Netanyahu surge forte face a estes partidos, que foram das principais vítimas da  retórica extremada do primeiro-ministro, descendo a votação. Mas apenas estes partidos não são suficientes para chegar aos 61 deputados necessários para uma maioria no Knesset (Parlamento). Netanyahu precisa de alguém mais, e esse alguém parece ser Kahlon (afinal, o seu partido, que conseguiu dez deputados, é uma dissidência do Likud e há proximidade – embora também inimizade, como entre os próprios Kahlon e Netanyahu).

Se houver incompatibilidades entre Kahlon e outros partidos, conseguirá Netanyahu trazer de volta a um governo Tommy Lapid (11 deputados), que foi seu ministro e que fez campanha assegurando ir fazer “tudo o necessário para impedir a eleição” de "Bibi"?

O centro-esquerda parece estar de fora, não há vislumbre de um executivo de unidade nacional, e Herzog já disse que fará oposição.

Assim, não parece haver qualquer opção de coligação que dê a Netanyahu um “colete à prova de bala” – como foi Tzipi Livni, encarregada das negociações com os palestinianos, no passado –, faz notar um dos mais influentes comentadores israelitas, Nahum Barnea, no jornal de grande circulação Yeditoh Aharonot. Este “colete” era uma protecção para o exterior, face aos governos de outros países, e interna, face às exigências dos mais radicais, sublinha. Sem protecção, Netanyahu fica exposto a outro perigo, considera Barnea: a arrogância do vencedor, a ideia de que conseguirá tudo, e sozinho.

“Irá Netanyahu tomar nota de que uma parte substancial do eleitorado está tão chocada e horrorizada com os resultados como ele e os seus apoiantes estão surpresos e agradados?”, perguntava, pelo seu lado, David Horowitz no Times of Israel. “Como israelita, tenho vergonha de que o meu primeiro-ministro seja racista”, titulava o colunista do Ha’aretz Bradley Burston a sua crónica. E prosseguia: “Tenho vergonha do modo como o primeiro-ministro de Israel é ou racista – o que é um pensamento horrível –, ou incita racismo noutros para obter votos – o que é pior.” “Acima de tudo, tenho vergonha que o que o meu primeiro-ministro fez resulte.” E conclui: “Como judeu, acredito que, se o que nos restar for preconceito e medo, isso será o nosso fim.”

“É impossível não dizer uma palavra elogiosa sobre Netanyahu”, começava Ari Shavit no Ha’aretz. “Mas no que diz respeito ao Estado de Israel, este quarto mandato pode ser um mandato a mais. A pressão internacional está a subir. Uma terceira intifada não está longe. 'Bibi' venceu, mas Israel ficou de joelhos.”

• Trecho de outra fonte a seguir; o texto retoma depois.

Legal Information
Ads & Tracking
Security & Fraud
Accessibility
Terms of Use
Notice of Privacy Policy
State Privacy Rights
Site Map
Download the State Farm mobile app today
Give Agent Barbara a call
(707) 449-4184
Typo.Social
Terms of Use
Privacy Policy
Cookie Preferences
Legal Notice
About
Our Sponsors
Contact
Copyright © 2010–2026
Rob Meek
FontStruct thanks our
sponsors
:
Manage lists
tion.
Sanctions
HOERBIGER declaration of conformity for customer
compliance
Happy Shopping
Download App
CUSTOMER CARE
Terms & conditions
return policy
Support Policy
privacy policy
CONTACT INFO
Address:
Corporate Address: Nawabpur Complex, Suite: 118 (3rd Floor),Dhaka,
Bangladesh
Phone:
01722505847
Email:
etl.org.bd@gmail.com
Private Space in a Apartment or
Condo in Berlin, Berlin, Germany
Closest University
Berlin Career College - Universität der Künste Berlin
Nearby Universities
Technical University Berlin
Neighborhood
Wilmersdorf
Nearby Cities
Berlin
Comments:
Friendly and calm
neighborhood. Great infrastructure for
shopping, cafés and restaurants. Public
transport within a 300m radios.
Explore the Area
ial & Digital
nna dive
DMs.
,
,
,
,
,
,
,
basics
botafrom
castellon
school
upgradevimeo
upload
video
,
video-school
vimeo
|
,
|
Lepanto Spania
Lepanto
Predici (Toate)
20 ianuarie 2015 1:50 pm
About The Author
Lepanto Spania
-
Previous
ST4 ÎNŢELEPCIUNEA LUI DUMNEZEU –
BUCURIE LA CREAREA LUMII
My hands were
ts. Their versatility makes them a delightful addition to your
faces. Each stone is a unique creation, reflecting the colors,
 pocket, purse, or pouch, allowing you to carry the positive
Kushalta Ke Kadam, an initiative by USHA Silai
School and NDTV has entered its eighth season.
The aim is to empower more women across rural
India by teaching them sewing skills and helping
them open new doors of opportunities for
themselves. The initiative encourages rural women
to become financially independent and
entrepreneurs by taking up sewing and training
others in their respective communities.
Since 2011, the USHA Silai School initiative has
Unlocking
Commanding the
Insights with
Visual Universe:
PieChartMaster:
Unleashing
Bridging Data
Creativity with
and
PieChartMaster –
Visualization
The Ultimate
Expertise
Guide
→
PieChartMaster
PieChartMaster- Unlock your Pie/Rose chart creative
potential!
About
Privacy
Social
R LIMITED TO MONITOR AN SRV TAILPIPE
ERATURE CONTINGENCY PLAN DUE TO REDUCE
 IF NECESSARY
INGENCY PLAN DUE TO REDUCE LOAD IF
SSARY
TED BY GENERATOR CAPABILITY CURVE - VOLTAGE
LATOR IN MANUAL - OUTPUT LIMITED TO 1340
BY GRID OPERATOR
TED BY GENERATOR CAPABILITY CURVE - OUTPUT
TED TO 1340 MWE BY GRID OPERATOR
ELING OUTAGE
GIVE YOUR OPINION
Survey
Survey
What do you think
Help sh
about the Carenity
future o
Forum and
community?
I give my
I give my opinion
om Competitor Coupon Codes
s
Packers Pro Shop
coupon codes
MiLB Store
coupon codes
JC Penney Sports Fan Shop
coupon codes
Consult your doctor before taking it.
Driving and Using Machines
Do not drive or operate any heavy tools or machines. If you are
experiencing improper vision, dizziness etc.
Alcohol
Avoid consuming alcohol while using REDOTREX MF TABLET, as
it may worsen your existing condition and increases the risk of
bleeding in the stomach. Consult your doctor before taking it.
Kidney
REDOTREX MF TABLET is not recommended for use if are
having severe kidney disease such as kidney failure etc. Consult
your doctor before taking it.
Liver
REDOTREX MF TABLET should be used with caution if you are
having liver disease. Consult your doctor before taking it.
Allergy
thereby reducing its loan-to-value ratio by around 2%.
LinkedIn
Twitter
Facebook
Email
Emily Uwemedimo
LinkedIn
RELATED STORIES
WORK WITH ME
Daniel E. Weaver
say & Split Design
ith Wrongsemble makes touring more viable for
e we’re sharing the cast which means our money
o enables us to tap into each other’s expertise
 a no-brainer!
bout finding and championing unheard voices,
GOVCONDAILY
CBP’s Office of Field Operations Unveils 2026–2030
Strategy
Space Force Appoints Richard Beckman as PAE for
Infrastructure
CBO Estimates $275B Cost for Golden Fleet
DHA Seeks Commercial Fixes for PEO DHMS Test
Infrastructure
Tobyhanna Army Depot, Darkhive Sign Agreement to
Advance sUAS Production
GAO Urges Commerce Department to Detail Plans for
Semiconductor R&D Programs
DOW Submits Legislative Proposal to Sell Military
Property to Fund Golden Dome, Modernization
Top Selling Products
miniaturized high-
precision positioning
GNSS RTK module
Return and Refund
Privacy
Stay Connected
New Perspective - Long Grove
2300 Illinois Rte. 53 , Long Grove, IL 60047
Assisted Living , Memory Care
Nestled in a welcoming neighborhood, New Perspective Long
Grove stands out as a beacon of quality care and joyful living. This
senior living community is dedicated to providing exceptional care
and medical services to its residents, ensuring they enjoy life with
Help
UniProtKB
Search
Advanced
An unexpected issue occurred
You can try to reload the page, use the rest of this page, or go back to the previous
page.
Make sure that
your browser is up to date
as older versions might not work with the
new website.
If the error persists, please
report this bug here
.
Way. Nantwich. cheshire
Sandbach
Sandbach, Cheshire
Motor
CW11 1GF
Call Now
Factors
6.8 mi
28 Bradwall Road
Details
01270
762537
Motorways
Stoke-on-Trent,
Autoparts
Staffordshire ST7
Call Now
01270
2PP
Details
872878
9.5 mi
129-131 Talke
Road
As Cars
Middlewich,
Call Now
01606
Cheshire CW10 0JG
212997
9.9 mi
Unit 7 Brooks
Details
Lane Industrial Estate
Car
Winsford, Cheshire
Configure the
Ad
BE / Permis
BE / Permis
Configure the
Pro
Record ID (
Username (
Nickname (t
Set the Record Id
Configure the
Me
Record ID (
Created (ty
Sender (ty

Os palestinianos já fizeram saber que irão continuar o caminho do reconhecimento nas instituições internacionais, ameaçam suspender a colaboração militar com Israel. Evoca-se de novo o fim da Autoridade Palestiniana, o que deixaria Israel encarregado de gerir os palestinianos da Cisjordânia.

A União Europeia expressou desejo de reatar as negociações de paz israelo-palestinianas logo que possível, e os Estados Unidos afirmaram que preferiam esperar para ver qual é o governo que vai sair das negociações.